Tuesday, 7 September 2021

Aturan Taliban yang Mengamanatkan Pembagian Gender di Ruang Kelas Afghanistan Dikecam

Aturan Taliban yang Mengamanatkan Pembagian Gender di Ruang Kelas Afghanistan Dikecam

Aturan Taliban yang Mengamanatkan Pembagian Gender di Ruang Kelas Afghanistan Dikecam


©AFP 2021/AREF KARIMI







Ada kekhawatiran tentang perempuan mendapatkan hak-hak mereka di Afghanistan di bawah rezim yang dipimpin Taliban sejak merebut kekuasaan bulan lalu. Sadar akan pandangan global atas tindakannya, para pemimpin Taliban telah memberikan jaminan bahwa hak-hak tersebut akan dihormati.

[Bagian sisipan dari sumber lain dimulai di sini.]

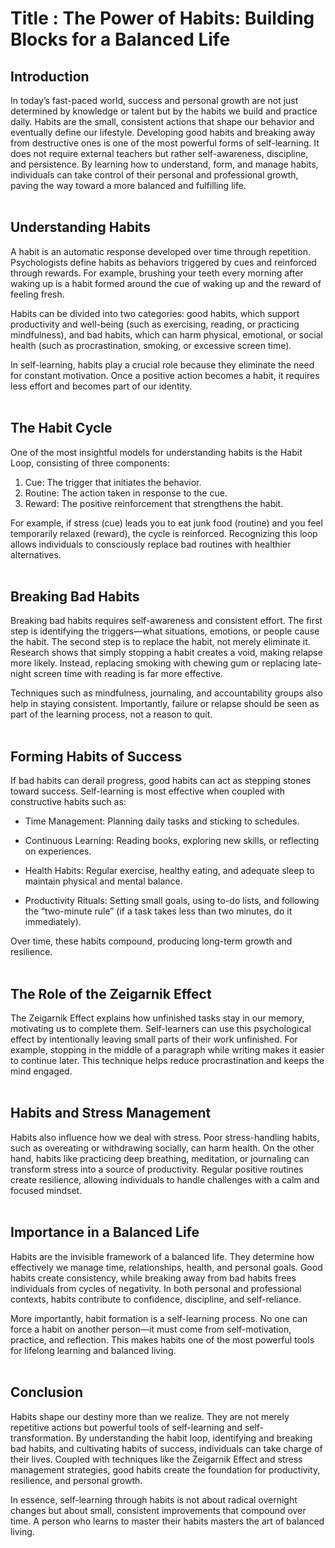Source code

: # Title : The Power of Habits: Building Blocks for a Balanced Life

## Introduction

In today’s fast-paced world, success and personal growth are not just determined by knowledge or talent but by the habits we build and practice daily. Habits are the small, consistent actions that shape our behavior and eventually define our lifestyle. Developing good habits and breaking away from destructive ones is one of the most powerful forms of self-learning. It does not require external teachers but rather self-awareness, discipline, and persistence. By learning how to understand, form, and manage habits, individuals can take control of their personal and professional growth, paving the way toward a more balanced and fulfilling life.<br><br>

## Understanding Habits

A habit is an automatic response developed over time through repetition. Psychologists define habits as behaviors triggered by cues and reinforced through rewards. For example, brushing your teeth every morning after waking up is a habit formed around the cue of waking up and the reward of feeling fresh.

Habits can be divided into two categories: good habits, which support productivity and well-being (such as exercising, reading, or practicing mindfulness), and bad habits, which can harm physical, emotional, or social health (such as procrastination, smoking, or excessive screen time).

In self-learning, habits play a crucial role because they eliminate the need for constant motivation. Once a positive action becomes a habit, it requires less effort and becomes part of our identity.<br><br>

## The Habit Cycle

One of the most insightful models for understanding habits is the Habit Loop, consisting of three components:

1. Cue: The trigger that initiates the behavior.
2. Routine: The action taken in response to the cue.
3. Reward: The positive reinforcement that strengthens the habit.

For example, if stress (cue) leads you to eat junk food (routine) and you feel temporarily relaxed (reward), the cycle is reinforced. Recognizing this loop allows individuals to consciously replace bad routines with healthier alternatives.<br><br>

## Breaking Bad Habits

Breaking bad habits requires self-awareness and consistent effort. The first step is identifying the triggers—what situations, emotions, or people cause the habit. The second step is to replace the habit, not merely eliminate it. Research shows that simply stopping a habit creates a void, making relapse more likely. Instead, replacing smoking with chewing gum or replacing late-night screen time with reading is far more effective.

Techniques such as mindfulness, journaling, and accountability groups also help in staying consistent. Importantly, failure or relapse should be seen as part of the learning process, not a reason to quit.<br><br>

## Forming Habits of Success

If bad habits can derail progress, good habits can act as stepping stones toward success. Self-learning is most effective when coupled with constructive habits such as:

- Time Management: Planning daily tasks and sticking to schedules.

- Continuous Learning: Reading books, exploring new skills, or reflecting on experiences.

- Health Habits: Regular exercise, healthy eating, and adequate sleep to maintain physical and mental balance.

- Productivity Rituals: Setting small goals, using to-do lists, and following the “two-minute rule” (if a task takes less than two minutes, do it immediately).

Over time, these habits compound, producing long-term growth and resilience.<br><br>

## The Role of the Zeigarnik Effect

The Zeigarnik Effect explains how unfinished tasks stay in our memory, motivating us to complete them. Self-learners can use this psychological effect by intentionally leaving small parts of their work unfinished. For example, stopping in the middle of a paragraph while writing makes it easier to continue later. This technique helps reduce procrastination and keeps the mind engaged.<br><br>

## Habits and Stress Management

Habits also influence how we deal with stress. Poor stress-handling habits, such as overeating or withdrawing socially, can harm health. On the other hand, habits like practicing deep breathing, meditation, or journaling can transform stress into a source of productivity. Regular positive routines create resilience, allowing individuals to handle challenges with a calm and focused mindset.<br><br>

## Importance in a Balanced Life

Habits are the invisible framework of a balanced life. They determine how effectively we manage time, relationships, health, and personal goals. Good habits create consistency, while breaking away from bad habits frees individuals from cycles of negativity. In both personal and professional contexts, habits contribute to confidence, discipline, and self-reliance.

More importantly, habit formation is a self-learning process. No one can force a habit on another person—it must come from self-motivation, practice, and reflection. This makes habits one of the most powerful tools for lifelong learning and balanced living.<br><br>

## Conclusion

Habits shape our destiny more than we realize. They are not merely repetitive actions but powerful tools of self-learning and self-transformation. By understanding the habit loop, identifying and breaking bad habits, and cultivating habits of success, individuals can take charge of their lives. Coupled with techniques like the Zeigarnik Effect and stress management strategies, good habits create the foundation for productivity, resilience, and personal growth.

In essence, self-learning through habits is not about radical overnight changes but about small, consistent improvements that compound over time. A person who learns to master their habits masters the art of balanced living.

Tetapi aturan baru telah menimbulkan keraguan tentang apa yang ada di depan.






Tampilan baru ruang kelas Afghanistan, dianggap sebuah kemunduran ke pola pikir Taliban ketika memerintah negara itu dari 1996-2001, telah memicu kemarahan di antara berbagai profesional pendidikan di luar negara yang diperintah oleh militan.


Dalam kenormalan baru bagi siswa yang bergabung kembali dengan kelas setelah Taliban merebut kekuasaan di ibukota Afghanistan pada pertengahan Agustus, anak-anak menemukan kelas mereka dipartisi dengan tirai dan papan untuk memisahkan mereka berdasarkan jenis kelamin mereka, menurut beberapa foto yang dibagikan oleh pengguna Twitter.

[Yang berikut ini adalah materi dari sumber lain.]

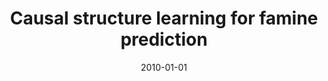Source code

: ---
title: "Causal structure learning for famine prediction"
collection: publications
permalink: /publication/2010-causal-structure-learning-for-famine
date: 2010-01-01
venue: 'AAAI Spring Symposium: Artificial Intelligence for Development'
paperurl: '/files/Mwebaze_2010_CausalFaminePrediction.pdf'
citation: 'Ernest Mwebaze, Washington Okori, John Alexander Quinn'
---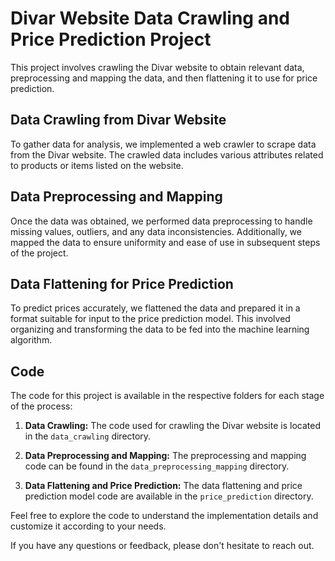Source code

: # Divar Website Data Crawling and Price Prediction Project

This project involves crawling the Divar website to obtain relevant data, preprocessing and mapping the data, and then flattening it to use for price prediction.

## Data Crawling from Divar Website

To gather data for analysis, we implemented a web crawler to scrape data from the Divar website. The crawled data includes various attributes related to products or items listed on the website.

## Data Preprocessing and Mapping

Once the data was obtained, we performed data preprocessing to handle missing values, outliers, and any data inconsistencies. Additionally, we mapped the data to ensure uniformity and ease of use in subsequent steps of the project.

## Data Flattening for Price Prediction

To predict prices accurately, we flattened the data and prepared it in a format suitable for input to the price prediction model. This involved organizing and transforming the data to be fed into the machine learning algorithm.

## Code

The code for this project is available in the respective folders for each stage of the process:

1. **Data Crawling:** The code used for crawling the Divar website is located in the `data_crawling` directory.

2. **Data Preprocessing and Mapping:** The preprocessing and mapping code can be found in the `data_preprocessing_mapping` directory.

3. **Data Flattening and Price Prediction:** The data flattening and price prediction model code are available in the `price_prediction` directory.

Feel free to explore the code to understand the implementation details and customize it according to your needs.

If you have any questions or feedback, please don't hesitate to reach out.
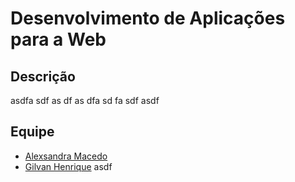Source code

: # Desenvolvimento de Aplicações para a Web

## Descrição
asdfa
sdf
as
df
as
dfa
sd
fa
sdf
asdf
## Equipe
* [Alexsandra Macedo](https://github.com/AlexsandraM)
* [Gilvan Henrique](https://github.com/GilvanHenrique)
asdf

Meskipun Taliban telah mengklaim bahwa mereka akan menghormati hak-hak perempuan sesuai dengan hukum Islam, pedoman baru yang dikeluarkan untuk perempuan telah memicu keraguan di kalangan pengamat tentang apakah otoritas baru akan benar-benar menepati janji mereka.


Sementara itu, pemisahan siswa laki-laki dan perempuan di ruang kelas telah dikecam oleh banyak orang, termasuk Ziauddin Yousafzai, ayah dari Malala Yousafzai, seorang aktivis hak-hak perempuan Pakistan dan pemenang Nobel.


“Kelas usang dan konyol itu tidak akan bertahan lama”, kata Ziauddin yang berprofesi sebagai guru.




Mencatat bahwa "generasi muda ini belum melihat pembatasan ketat Taliban pada 1990-an", seorang jurnalis dari Afghanistan, Bilal Sarwary, menulis, "generasi ini adalah produk dari era demokrasi Afghanistan modern dan mungkin tidak dapat bertahan gaya pemerintahan Taliban yang keras ini".




Selain itu, pedoman baru yang dikeluarkan oleh Taliban untuk institusi pendidikan mengamanatkan bahwa anak perempuan akan diajar oleh guru dari jenis kelamin mereka sendiri, dan pintu masuk dan keluar yang terpisah akan digunakan oleh pria dan wanita. Perempuan juga harus mengakhiri pelajaran (belajar) lima menit lebih awal dari laki-laki dan mereka harus pergi ke ruang tunggu sebelum diantar pulang oleh kerabat laki-laki.


Pedoman baru yang dikenakan pada siswa oleh otoritas baru Afghanistan telah dikecam oleh para profesional pendidikan dan sosiolog di India.


"Dengan memasang tirai, menghalangi anak perempuan dan laki-laki untuk saling memandang, akan berdampak buruk pada pola pikir dan orientasi hidup mereka. Dengan demikian, Anda menabur benih diskriminasi gender sejak kecil", tambahnya.




"Ini akan memiliki dampak merugikan yang serius pada kurva belajar siswa - terlepas dari jenis kelaminnya. Dan kemampuan belajar yang buruk akan berdampak sangat negatif pada jenis bangsa yang sedang dibangun untuk masa depan", Ritesh Gill, seorang sosiolog di Universitas Panjab mengatakan kepada Sputnik.


"Sebuah bangsa yang bermain dengan pendidikan anak-anaknya memainkan permainan yang merusak diri sendiri. Jika para penguasa mengkompromikan pendidikan untuk mengakomodasi keyakinan mereka, itu adalah kerugian terbesar yang dapat dilakukan kepada masyarakat", tambahnya.




Ciri khas liberal dengan demokrasi adalah opini, mereka mengeluarkan opini yang merupakan bahan bakar Barat untuk memecah belah satu bangsa.


Kemenangan Taliban atas AS dan NATO, menggunakan strategi melarang anak perempuan ke sekolah perguruan tinggi. Jika anak perempuan ke sekolah dan perguruan tinggi, Taliban tidak akan menaklukan AS dan NATO. karena pendidikan bagian dari kelanjutan lembaga talmudism yahudi untuk menanamkan pola pikir yahudi.